Mataram (ANTARA) - Dinas Tenaga Kerja dan Transmigrasi (Disnakertrans) Nusa Tenggara Barat, menyatakan job order atau pesanan pekerjaan yang sudah masuk hingga 12 Juli 2022 dan telah di setujui KBRI di Kuala Lumpur tetap diproses meski Pemerintah Pusat menghentikan sementara penempatan pekerja migran Indonesia (PMI) ke Malaysia.

"Job order yang telah disetujui sekitar 2.800 orang PMI asal NTB yang tetap akan diproses pemberangkatan hingga penempatannya di Malaysia. Job order tersebut semuanya untuk pekerja sektor ladang sawit," kata Kadisnakertrans NTB, I Gde Putu Aryadi dalam keterangan tertulis diterima wartawan di Mataram, Kamis.

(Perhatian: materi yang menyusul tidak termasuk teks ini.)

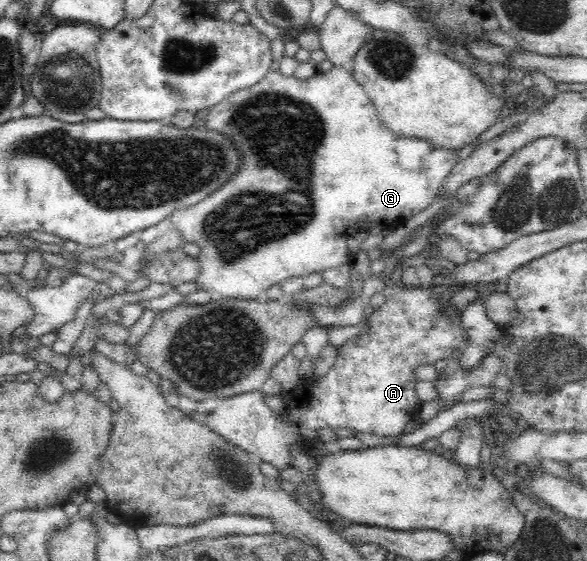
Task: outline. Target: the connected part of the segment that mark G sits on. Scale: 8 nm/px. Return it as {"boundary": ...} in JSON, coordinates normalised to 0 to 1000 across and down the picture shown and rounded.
{"boundary":[[[595,109],[591,112],[567,119],[555,130],[542,127],[533,137],[521,143],[487,135],[462,123],[440,150],[414,157],[378,176],[351,203],[346,226],[383,242],[409,273],[407,303],[382,330],[376,330],[373,339],[359,344],[351,355],[332,365],[319,365],[300,374],[284,387],[276,406],[302,408],[317,431],[334,433],[339,439],[341,488],[334,503],[359,526],[373,531],[436,535],[463,508],[479,508],[494,494],[520,494],[526,487],[549,487],[564,478],[598,471],[600,456],[595,455],[589,435],[595,424],[601,424],[610,414],[625,415],[630,406],[641,403],[651,408],[687,403],[698,389],[722,376],[751,351],[761,316],[772,305],[772,298],[785,287],[780,269],[744,262],[727,248],[680,244],[661,232],[646,212],[642,196],[618,155],[612,153],[601,139],[598,132],[601,118],[595,116]]]}

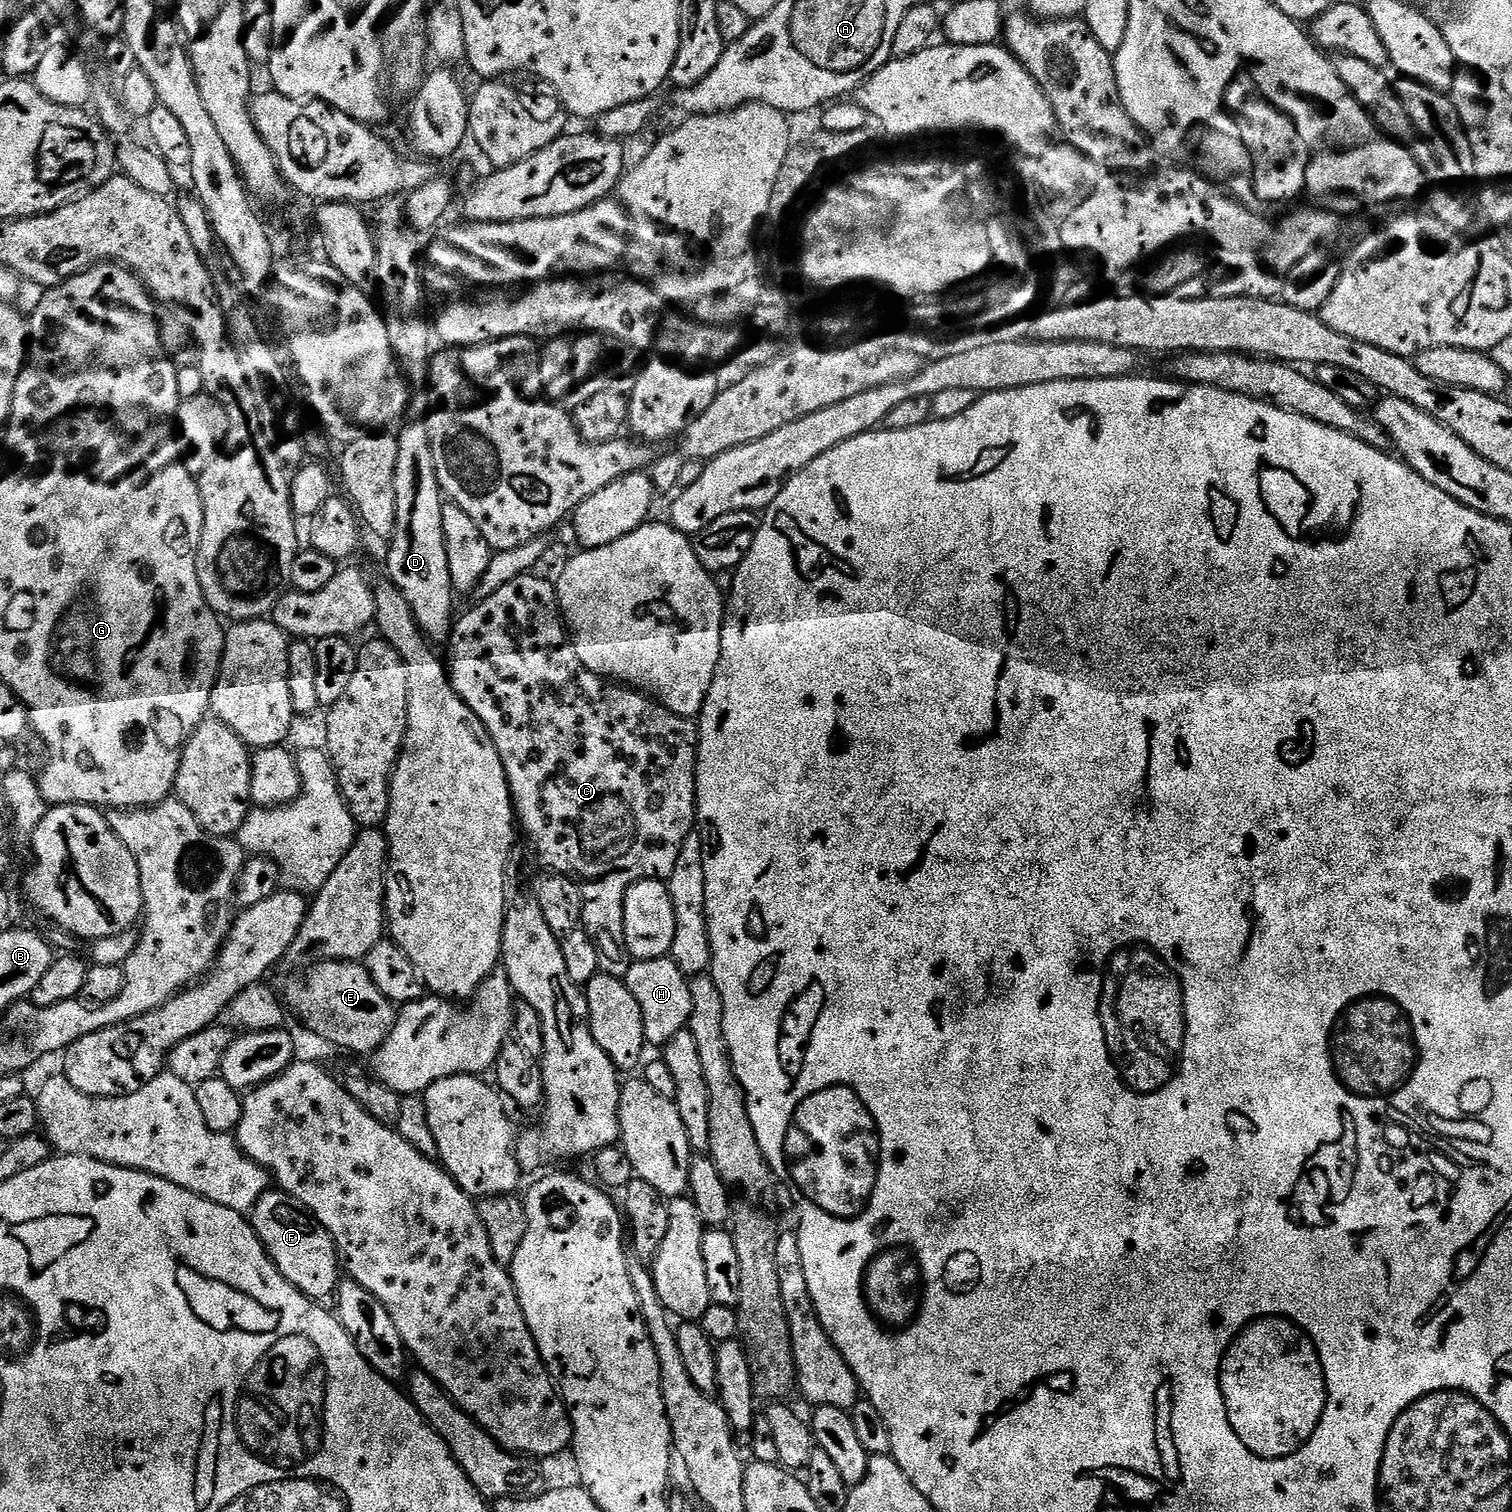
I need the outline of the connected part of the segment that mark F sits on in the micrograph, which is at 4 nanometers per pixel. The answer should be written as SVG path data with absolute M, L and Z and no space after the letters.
M279 1190L264 1192L252 1207L250 1223L274 1266L300 1291L301 1297L314 1301L317 1306L335 1305L336 1288L342 1279L342 1261L337 1253L336 1243L332 1235L312 1217L312 1212L302 1206L302 1202L298 1202L298 1198Z

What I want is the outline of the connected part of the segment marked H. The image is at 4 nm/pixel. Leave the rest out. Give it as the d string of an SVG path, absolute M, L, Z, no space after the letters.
M668 956L653 960L633 960L627 974L622 977L624 985L638 1001L642 1010L642 1030L649 1045L663 1046L674 1038L674 1034L685 1031L692 1009L689 977Z

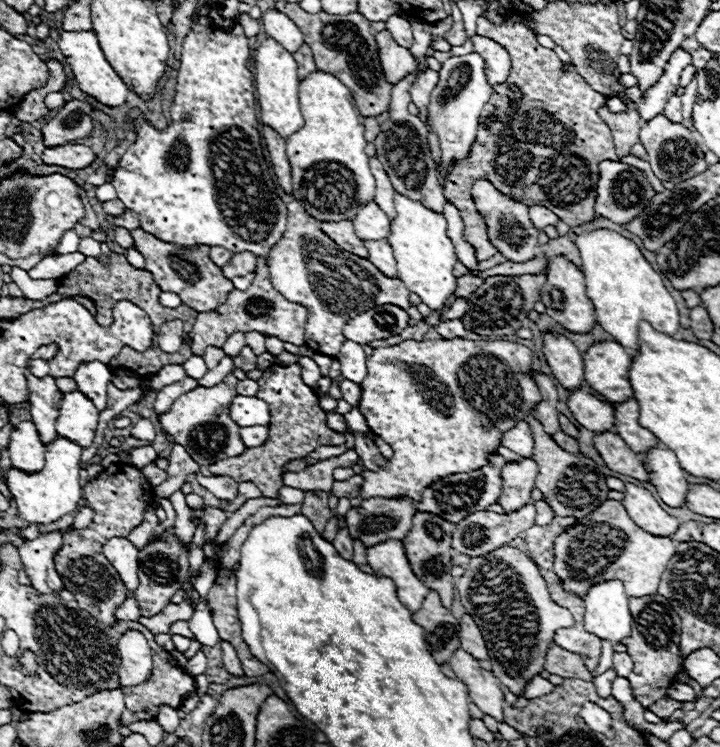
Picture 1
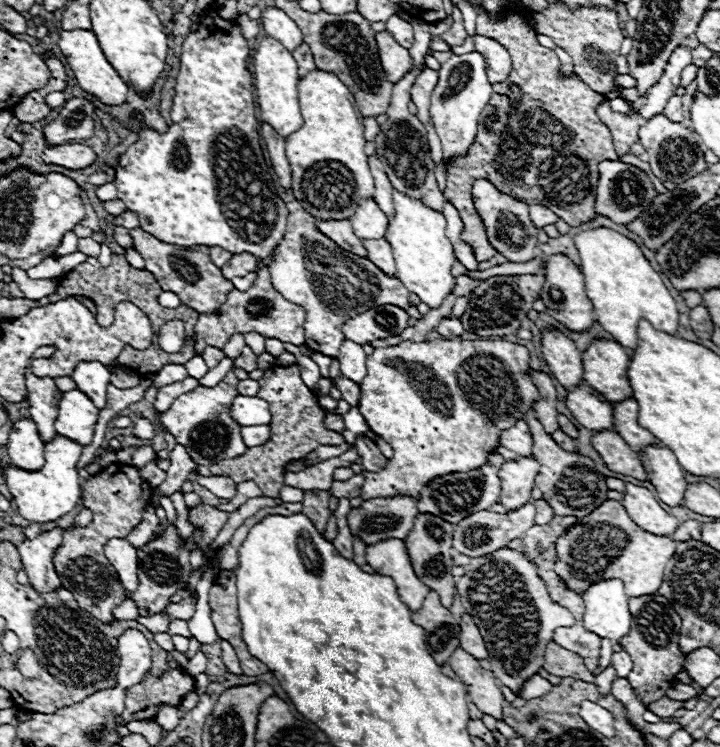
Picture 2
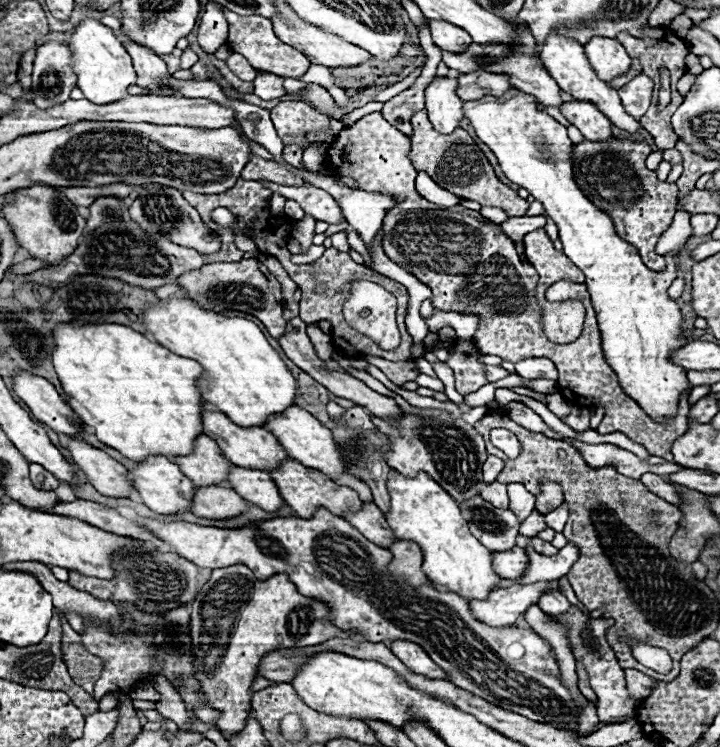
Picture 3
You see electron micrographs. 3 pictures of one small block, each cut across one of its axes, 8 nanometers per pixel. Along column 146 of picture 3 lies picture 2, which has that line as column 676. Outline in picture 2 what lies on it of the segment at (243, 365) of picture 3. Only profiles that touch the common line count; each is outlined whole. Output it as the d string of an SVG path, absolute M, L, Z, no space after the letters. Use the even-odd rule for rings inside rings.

Aryadi menyatakan langkah tegas Pemerintah Indonesia untuk penghentian proses job order baru, disebabkan sikap Pemerintah Malaysia yang melanggar perjanjian MoU yang telah disepakati pada 1 April 2022.

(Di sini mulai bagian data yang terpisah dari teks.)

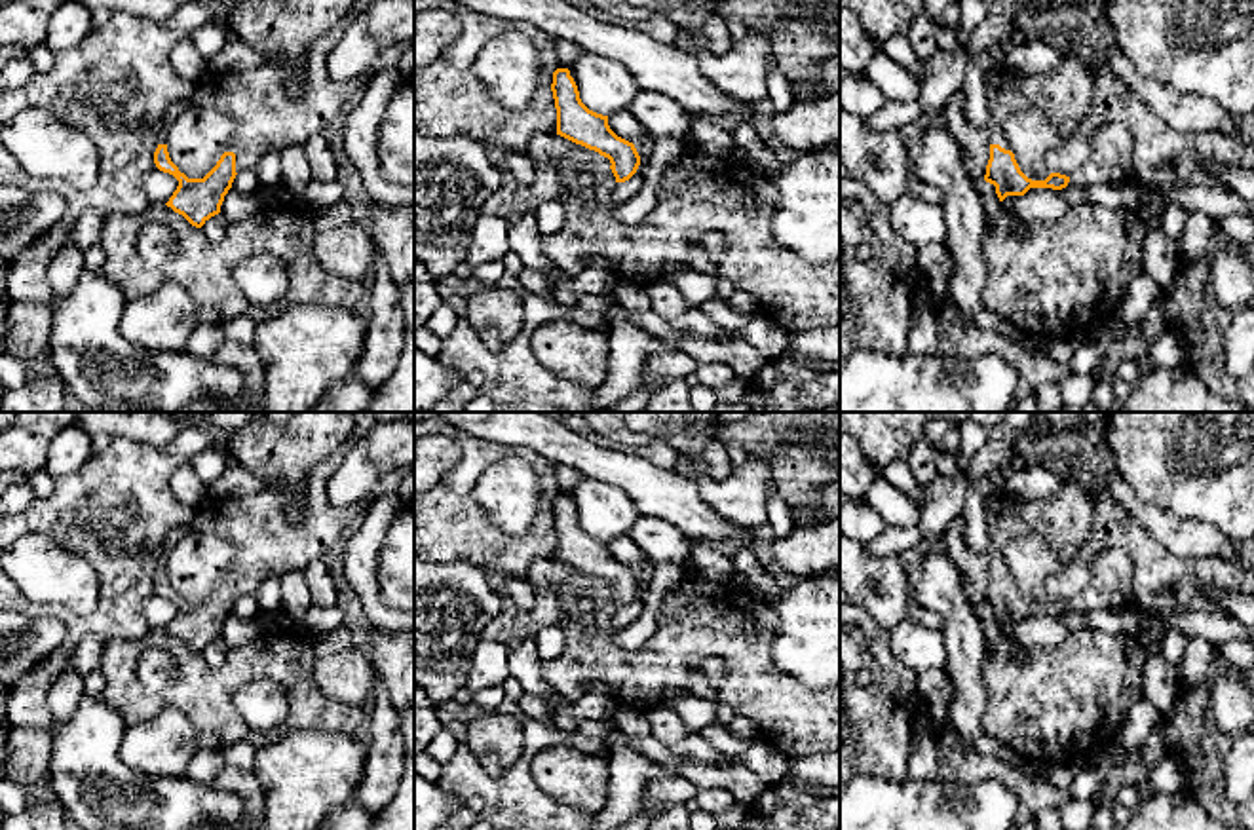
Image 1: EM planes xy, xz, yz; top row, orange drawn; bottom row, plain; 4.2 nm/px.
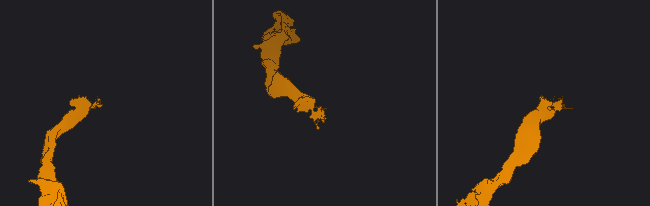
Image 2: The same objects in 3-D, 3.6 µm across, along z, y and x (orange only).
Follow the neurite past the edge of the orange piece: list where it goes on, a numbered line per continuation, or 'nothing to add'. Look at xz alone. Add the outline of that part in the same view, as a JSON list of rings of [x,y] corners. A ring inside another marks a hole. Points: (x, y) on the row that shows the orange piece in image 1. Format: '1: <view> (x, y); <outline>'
nothing to add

Dalam MoU tentang Penempatan dan Perlindungan PMI di Malaysia tersebut disepakati bahwa penempatan pekerja migran sektor domestik dari Indonesia ke Malaysia dilakukan melalui "One Channel System" yang di dalamnya sudah mengakomodir Job Order, proses penempatan, dan fasilitas tempat kerja.

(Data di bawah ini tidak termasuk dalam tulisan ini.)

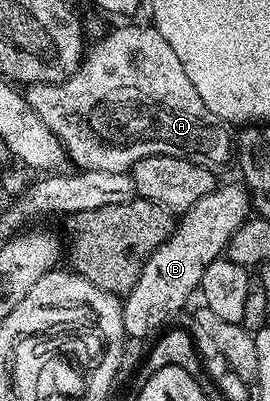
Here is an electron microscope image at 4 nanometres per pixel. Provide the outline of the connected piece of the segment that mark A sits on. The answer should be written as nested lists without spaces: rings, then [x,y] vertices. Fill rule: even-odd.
[[[152,24],[121,26],[111,31],[102,42],[88,47],[80,68],[66,82],[35,82],[24,91],[24,95],[39,120],[51,128],[64,146],[68,161],[74,162],[78,171],[126,172],[140,158],[164,154],[179,156],[191,160],[191,164],[216,171],[217,166],[231,162],[235,150],[234,135],[231,130],[229,134],[225,127],[228,125],[209,110],[206,102],[199,100],[199,92],[195,92],[191,80],[187,80],[187,72],[183,72],[175,48],[163,40]]]

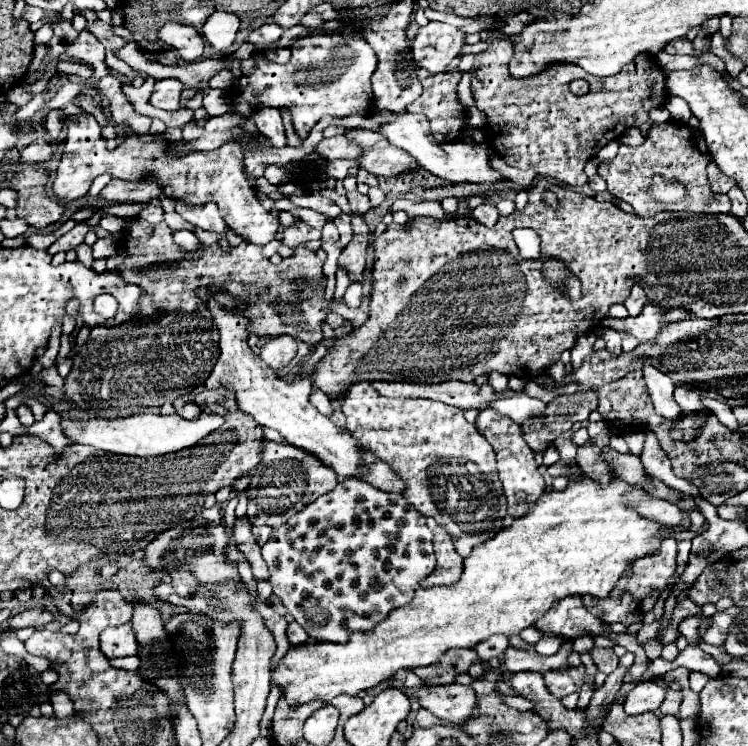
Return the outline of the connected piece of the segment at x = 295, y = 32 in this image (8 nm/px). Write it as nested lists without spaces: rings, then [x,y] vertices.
[[[301,24],[293,26],[285,30],[284,32],[285,33],[283,34],[283,36],[274,44],[286,47],[292,42],[292,40],[309,34],[308,27],[305,27]]]

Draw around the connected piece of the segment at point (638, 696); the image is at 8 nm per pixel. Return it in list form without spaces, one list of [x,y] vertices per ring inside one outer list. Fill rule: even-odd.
[[[640,682],[632,692],[628,692],[624,702],[626,714],[642,714],[642,712],[654,712],[666,696],[666,690],[656,686],[654,682]]]

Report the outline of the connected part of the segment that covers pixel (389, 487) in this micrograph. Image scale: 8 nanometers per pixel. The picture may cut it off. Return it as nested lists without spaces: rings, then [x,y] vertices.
[[[370,458],[370,474],[366,474],[366,478],[372,486],[378,486],[380,490],[386,492],[396,492],[402,490],[402,482],[398,482],[398,478],[394,478],[394,472],[390,470],[390,466],[386,466],[384,462],[374,462],[374,458]]]

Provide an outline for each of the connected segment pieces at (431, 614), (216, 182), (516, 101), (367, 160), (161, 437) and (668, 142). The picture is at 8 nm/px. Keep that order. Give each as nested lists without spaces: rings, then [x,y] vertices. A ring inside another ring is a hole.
[[[582,472],[582,478],[580,478],[580,480],[570,480],[570,482],[568,482],[568,488],[566,488],[564,492],[554,492],[554,490],[552,490],[552,492],[548,492],[548,494],[542,494],[542,498],[538,500],[538,506],[534,506],[534,510],[530,510],[530,514],[526,514],[524,518],[514,520],[510,526],[502,528],[494,538],[486,540],[484,544],[478,544],[478,546],[472,550],[472,554],[470,554],[468,558],[464,558],[464,574],[462,574],[462,578],[460,578],[454,586],[418,588],[410,604],[392,610],[390,616],[388,616],[384,622],[380,622],[372,632],[358,632],[358,634],[352,634],[346,644],[316,642],[316,644],[306,644],[306,646],[294,646],[294,648],[290,648],[290,650],[286,652],[286,656],[276,664],[276,670],[274,670],[274,674],[272,674],[272,682],[276,682],[276,684],[282,688],[284,696],[286,696],[286,700],[288,700],[290,704],[304,704],[304,702],[310,702],[310,700],[314,700],[314,698],[320,698],[320,700],[328,702],[328,700],[336,698],[338,694],[356,696],[360,690],[368,690],[368,688],[380,684],[382,680],[394,676],[394,674],[396,674],[398,670],[402,670],[402,668],[414,670],[414,668],[420,668],[420,666],[430,666],[430,664],[434,664],[438,658],[442,658],[442,654],[446,654],[446,652],[452,650],[452,648],[474,648],[478,642],[490,638],[492,634],[514,636],[514,634],[518,634],[520,630],[532,626],[538,618],[542,618],[542,616],[552,608],[554,602],[558,602],[558,600],[562,600],[562,598],[566,598],[566,596],[586,596],[586,594],[590,594],[590,596],[594,596],[594,598],[606,598],[606,596],[610,596],[610,592],[612,592],[612,588],[616,586],[618,578],[622,576],[626,564],[628,564],[630,560],[638,560],[638,558],[642,558],[642,556],[656,554],[658,548],[660,548],[660,540],[662,540],[658,534],[660,534],[660,530],[668,530],[668,526],[660,526],[660,524],[656,524],[656,522],[644,520],[644,518],[640,518],[638,514],[634,514],[634,510],[628,510],[628,508],[626,508],[626,504],[624,504],[624,500],[622,500],[622,494],[624,494],[628,488],[630,488],[630,486],[628,486],[626,482],[622,482],[622,480],[612,480],[610,486],[602,490],[602,488],[598,488],[598,484],[596,484],[594,480],[590,480],[590,478]]]
[[[92,114],[68,116],[66,128],[68,128],[68,140],[52,186],[54,194],[60,200],[72,202],[86,196],[92,180],[100,174],[110,174],[112,178],[120,180],[154,178],[162,194],[178,202],[190,206],[200,206],[206,204],[208,200],[216,202],[218,208],[224,212],[224,222],[228,224],[228,228],[238,232],[246,242],[264,246],[276,238],[278,218],[268,210],[264,210],[264,206],[256,198],[256,190],[248,184],[244,172],[244,150],[240,142],[236,140],[224,142],[218,150],[212,152],[196,150],[176,156],[170,152],[172,144],[166,142],[162,136],[154,136],[156,140],[152,142],[144,142],[142,136],[128,136],[116,150],[108,150],[104,146],[104,138],[100,136],[98,122]]]
[[[498,40],[478,54],[472,66],[472,94],[476,106],[488,116],[484,132],[490,146],[508,166],[520,170],[534,168],[536,174],[556,178],[570,186],[588,182],[584,164],[594,152],[606,146],[606,142],[620,138],[626,128],[636,126],[646,136],[652,126],[648,110],[666,104],[666,76],[650,54],[638,54],[624,70],[610,77],[586,74],[576,64],[552,64],[540,74],[514,78],[506,72],[506,64],[498,60],[494,50],[498,50]],[[574,78],[585,78],[590,85],[588,94],[576,96],[570,92],[568,84]]]
[[[352,128],[346,130],[342,136],[360,146],[362,154],[356,158],[356,162],[360,164],[360,168],[368,170],[370,174],[392,178],[418,166],[414,158],[410,158],[410,154],[398,150],[396,146],[390,146],[386,138],[380,138],[372,130]]]
[[[134,414],[126,418],[86,418],[86,420],[74,420],[74,418],[60,418],[60,426],[70,438],[70,442],[76,444],[88,444],[98,450],[110,452],[110,454],[126,454],[126,456],[160,456],[178,452],[182,448],[190,448],[198,444],[206,434],[216,430],[224,423],[224,419],[216,414],[200,414],[196,420],[184,420],[178,414],[172,416],[156,416],[156,414]]]
[[[668,120],[664,124],[654,124],[642,146],[632,148],[632,146],[620,144],[618,154],[612,160],[606,160],[600,164],[598,174],[606,180],[608,192],[612,196],[632,204],[636,216],[640,216],[640,218],[654,216],[660,210],[690,210],[690,212],[698,212],[698,214],[728,214],[730,212],[728,196],[712,192],[710,182],[708,182],[706,166],[710,164],[710,160],[712,160],[712,156],[704,144],[700,130],[694,130],[688,124],[682,124],[676,120]],[[654,174],[684,180],[688,194],[686,194],[686,200],[682,202],[682,208],[678,208],[678,204],[652,202],[652,198],[648,196],[648,184]]]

Baca juga: Malaysia setuju integrasikan sistem perekrutan PMI dengan Indonesia

Baca juga: Dubes RI: Malaysia akan sampaikan usulan solusi terkait perekrutan PMI


Sistem itu menjadi satu-satunya mekanisme yang sah untuk merekrut dan menempatkan pekerja migran sektor domestik asal Indonesia di Malaysia.

Tetapi Pemerintah Malaysia melanggar dengan masih melakukan perekrutan melalui System Maid Online (SMO) yaitu sistem rekrutmen pekerja secara daring (online). Perekrutan melalui sistem tersebut disinyalir membuat PMI rentan dieksploitasi dan jelas melanggar Undang-Undang Nomor 18 Tahun 2017 tentang Perlindungan Pekerja Migran.

Melalui SMO itu, PMI masuk ke Malaysia dengan menggunakan visa turis yang kemudian diubah menjadi visa kerja saat direkrut. Mereka bekerja tanpa melalui pelatihan, tidak memahami kontrak kerja, tidak ada kejelasan mengenai gajinya berapa, majikannya siapa, juga tidak ada kejelasan tentang fasilitas, hak dan perlindungan yang mereka dapatkan.

Berdasarkan data yang diperoleh dari KBRI di Malaysia, ditemukan ratusan PMI sektor domestik bermasalah akibat perekrutan sistem SMO ini. Oleh karena itu, pemerintah Indonesia mengambil sikap, sebelum ada perbaikan di sistem negara Malaysia, maka seluruh proses penempatan ditutup sementara.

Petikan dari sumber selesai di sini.